Nearly two years have passed since I made the decision to cut out the booze. It seems such a long time ago now and something I reflect on fairly regularly.
Initially this was a response to a running injury. I’d had a long boozy Saturday, that still was affecting me the following Thursday. It was close to Berlin (early August) and the marathon tempo session I was due to do had to be cut short. A searng muscle pain in my left calf muscle reared its head around 5k in. Now whether it was he heat that day, or the tightness in muscles caused by drinking earlier in the week I’ll never know. What I did consider was what held greater importance for me – running or alcohol. This choice was easy for me to make and running won. As a result I massively slowed down my drinking, to stopping at the end of August that year (2019).
This was also pretty easy as I was a month or so out from running Berlin and it felt right to leave the booze behind in that run up to the marathon. As time passed towards and after the marathon I begun to consider what I gained from drinking alcohol, why, what life would be like without it and what that meant. Something that really struck me was the clarity around wanting to experience my life, in its entirety (good / bad / indifferent) for as long as I had left. Booze had always left me with fragmented memories – notably for most of the previous 30 years. All times I had enjoyed, yet so much of them lost to blank spaces in my mind.
The resonance of wanting to be present was incredibly strong and I knew that for me, booze wouldn’t allow me that level of clarity. I felt very strongly that this wasn’t something I wanted – when my life is finite. Exactly where this imperative came from I am unsure, but feel that meditation had played a large part in the desire to be present in my life. Alongside this I begun to unpick my reasons for drinking alcohol in the way I had. My relationship with booze has always been very conflicted and I’m just not the kind of person that works well with too much (and this is a small amount) booze. I came to the realisation that a large percentage of my drinking was to shield myself from my discomfort at social situations with several people. By drinking a lot and quickly I wouldn’t have to engage with how I really felt and this allowed me to switch off and act in a way that let me function (albeit in a random fashion, that could be funny, annoying or just simply awful). On top of this I definitely recognised a change within myself that stemmed from meditation.
I’ve felt that previous to long term meditation I had some kind of tear within my fabric / soul / being that led to frustration or anger and this manifested itself through causing or seeking chaos. Drinking or taking drugs is a very, very effective and quick way to feed this torn energy and something that I would do. I’ve considered where this comes from and suspect there is some kind of generational trauma involved, possibly on my dad’s side. Interestingly having spoken to my brother he has spoken of a chaos he recognises within himself. When he spoke of this it struck a chord with thoughts I’d had myself over the last year. With the regular engagement in meditation it really felt that the tear / anger / chaos had been assuaged and calmed. Whether it would come back or not (which I suspect it would) isn’t something I worry about. I do very clearly feel that one of the motivations for drinking alcohol has been removed – which for me has made cutting the booze out easy and not a bind at all.

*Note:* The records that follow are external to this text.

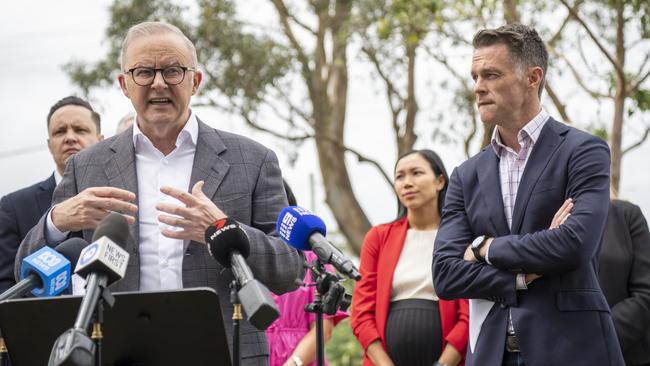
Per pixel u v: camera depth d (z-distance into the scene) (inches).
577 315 162.6
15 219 220.1
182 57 164.1
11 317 133.6
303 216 147.4
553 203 168.2
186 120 168.7
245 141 171.6
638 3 388.2
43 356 136.2
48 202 224.5
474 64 175.5
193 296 132.2
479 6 435.2
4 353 140.4
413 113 675.4
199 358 136.3
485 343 167.2
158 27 165.3
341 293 143.2
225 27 684.7
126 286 160.7
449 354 211.9
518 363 164.6
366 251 230.4
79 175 168.9
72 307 132.8
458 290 170.1
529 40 174.1
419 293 220.8
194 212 150.2
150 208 165.6
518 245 164.2
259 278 156.8
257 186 167.8
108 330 133.3
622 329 202.1
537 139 172.6
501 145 176.6
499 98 172.7
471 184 178.4
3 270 214.8
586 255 162.7
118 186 165.6
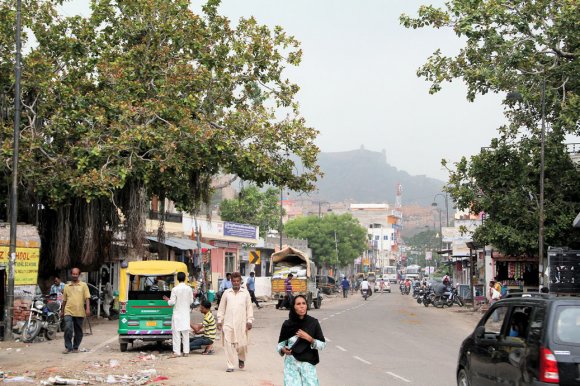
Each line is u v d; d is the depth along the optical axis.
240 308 15.07
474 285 46.28
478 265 51.47
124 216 28.95
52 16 28.36
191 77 27.38
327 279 78.31
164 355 17.88
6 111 27.06
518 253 33.91
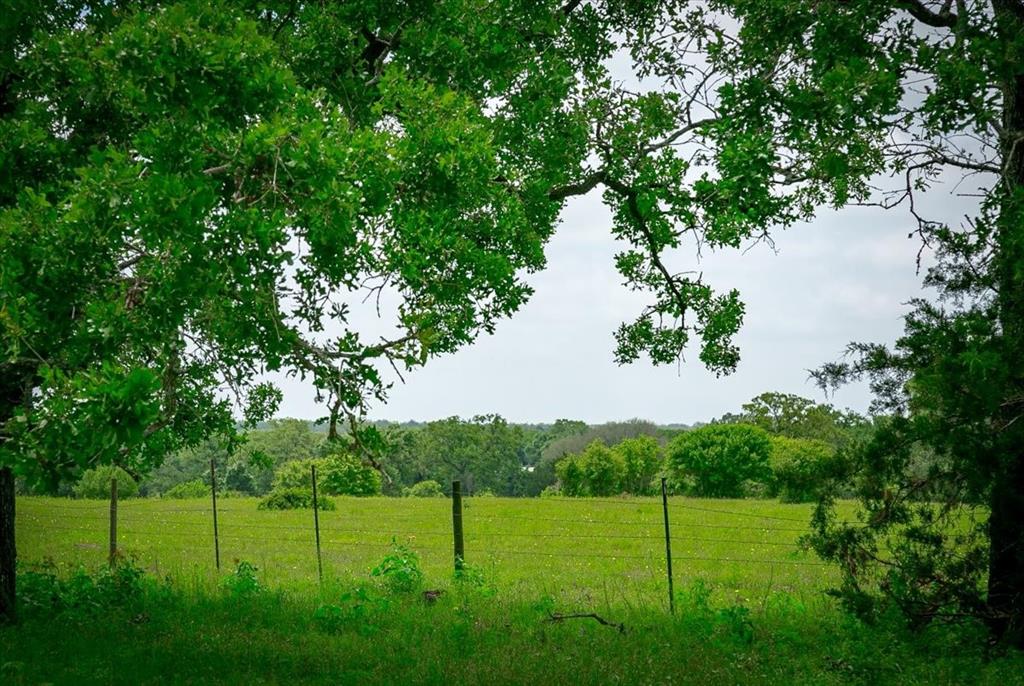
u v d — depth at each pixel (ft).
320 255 22.35
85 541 78.54
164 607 40.50
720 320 46.62
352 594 42.98
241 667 28.30
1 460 18.81
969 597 27.09
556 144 40.04
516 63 35.60
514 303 43.78
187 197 18.78
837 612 36.40
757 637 33.30
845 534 29.25
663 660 29.01
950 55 27.86
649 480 220.64
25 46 26.32
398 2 31.60
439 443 316.60
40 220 20.25
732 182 29.35
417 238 31.19
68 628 34.09
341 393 24.08
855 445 29.68
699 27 34.45
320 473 197.98
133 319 20.49
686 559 66.23
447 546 77.10
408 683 26.23
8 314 20.08
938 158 33.55
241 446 41.29
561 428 384.88
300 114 22.24
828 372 29.37
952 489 27.86
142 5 25.29
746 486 183.73
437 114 26.73
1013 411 27.30
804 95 27.30
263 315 24.38
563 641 32.60
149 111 19.99
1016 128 33.81
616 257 48.08
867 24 28.17
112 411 18.08
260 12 29.63
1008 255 26.86
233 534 86.84
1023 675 24.84
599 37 40.29
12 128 24.67
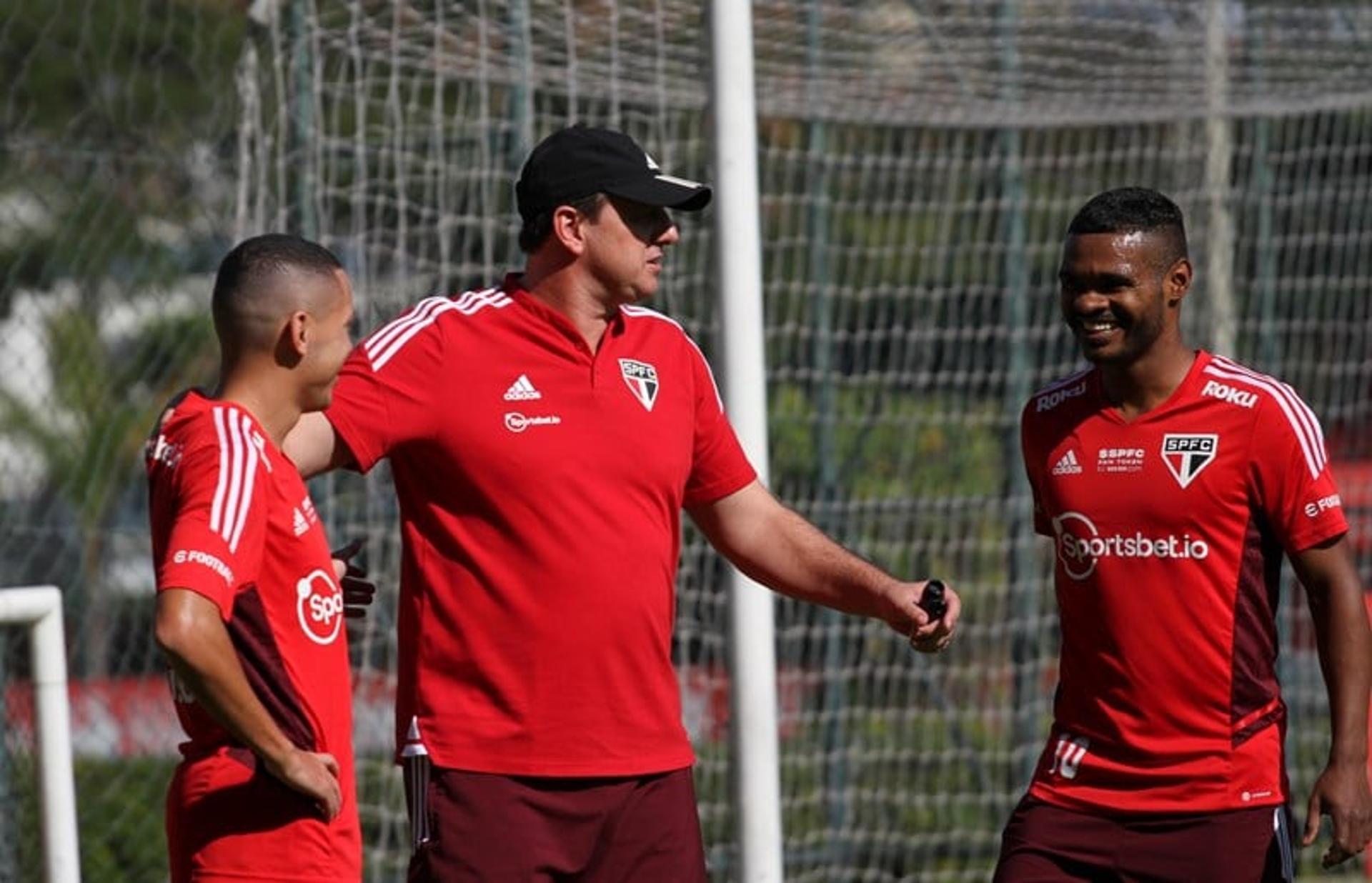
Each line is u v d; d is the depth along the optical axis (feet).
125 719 91.91
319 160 78.89
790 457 102.99
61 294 104.27
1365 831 54.90
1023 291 106.73
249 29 76.43
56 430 106.32
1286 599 112.16
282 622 46.16
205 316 111.24
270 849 45.42
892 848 102.94
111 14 100.58
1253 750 55.36
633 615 52.24
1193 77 106.52
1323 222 120.57
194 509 43.93
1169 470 55.16
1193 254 114.52
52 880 50.01
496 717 51.72
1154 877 55.88
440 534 52.34
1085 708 56.85
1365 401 122.01
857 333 106.83
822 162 100.68
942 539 108.06
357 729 87.97
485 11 82.58
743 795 64.75
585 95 89.40
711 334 71.97
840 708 99.66
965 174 120.26
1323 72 108.58
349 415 51.21
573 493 51.88
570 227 52.90
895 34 97.35
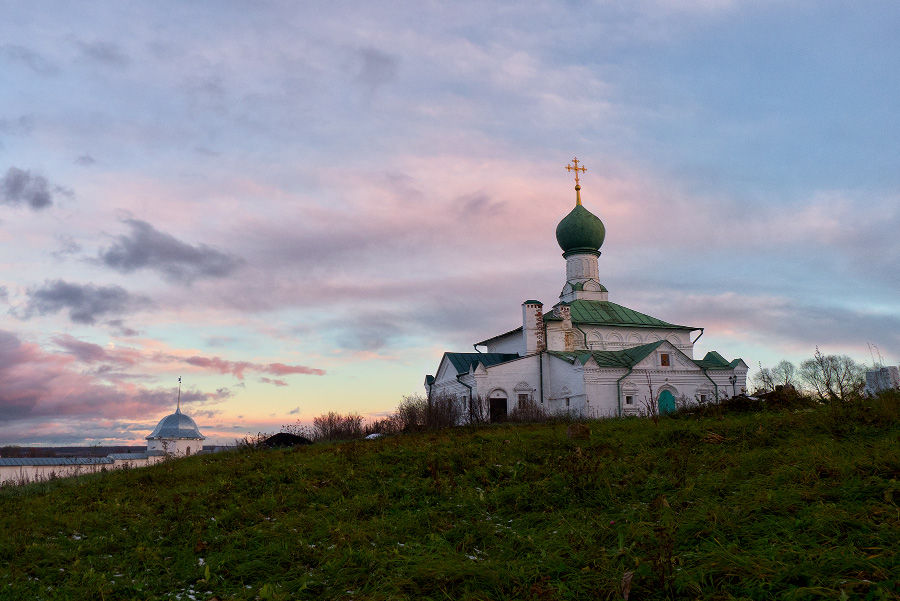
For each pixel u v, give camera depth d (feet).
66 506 47.91
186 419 250.78
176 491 48.60
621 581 20.90
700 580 20.20
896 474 28.07
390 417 109.60
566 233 160.86
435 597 22.45
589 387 121.29
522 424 84.07
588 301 154.20
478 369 127.65
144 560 30.86
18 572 29.48
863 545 21.48
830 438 39.63
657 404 123.24
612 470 37.68
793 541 22.43
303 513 37.91
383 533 31.55
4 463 174.50
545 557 24.58
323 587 24.97
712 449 42.16
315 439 104.17
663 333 148.46
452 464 45.47
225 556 29.63
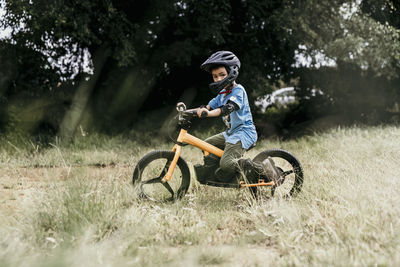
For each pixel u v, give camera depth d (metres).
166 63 10.84
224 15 9.66
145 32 9.91
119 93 10.85
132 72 10.63
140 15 9.98
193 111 3.67
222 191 4.31
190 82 11.88
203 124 10.68
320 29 10.70
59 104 9.79
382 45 10.66
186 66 11.44
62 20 7.78
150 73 10.73
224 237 2.96
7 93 9.12
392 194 3.57
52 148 7.85
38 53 9.00
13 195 4.16
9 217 3.24
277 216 3.26
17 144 8.17
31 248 2.59
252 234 2.97
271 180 4.00
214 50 10.91
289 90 13.79
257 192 4.07
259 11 10.48
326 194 3.86
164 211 3.44
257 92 10.82
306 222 3.16
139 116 11.34
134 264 2.39
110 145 8.45
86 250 2.53
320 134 9.88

Cutting out the booze – the benefits for me have been numerous. I am a better person without alcohol, we really aren’t made for one another. I don’t regret the length of time it took me to reach this point, there are things that I have said or done I’d take back (those that I remember), however I without all those moments my life wouldn’t be as rich as it currently is and I wouldn’t have formed the relationships that I have.
I’ve absolutely loved the glass of whiskey I drunk on my birthday and the one I had on Christmas day. This is enough, and this annual pleasure something I look forward to, relish, enjoy and then put to one side.
I may lose my way as I get older, I may tear open my fabric again and soothe myself with drink. I hope this isn’t the case as I know this makes me feel less alive and less connected to the world.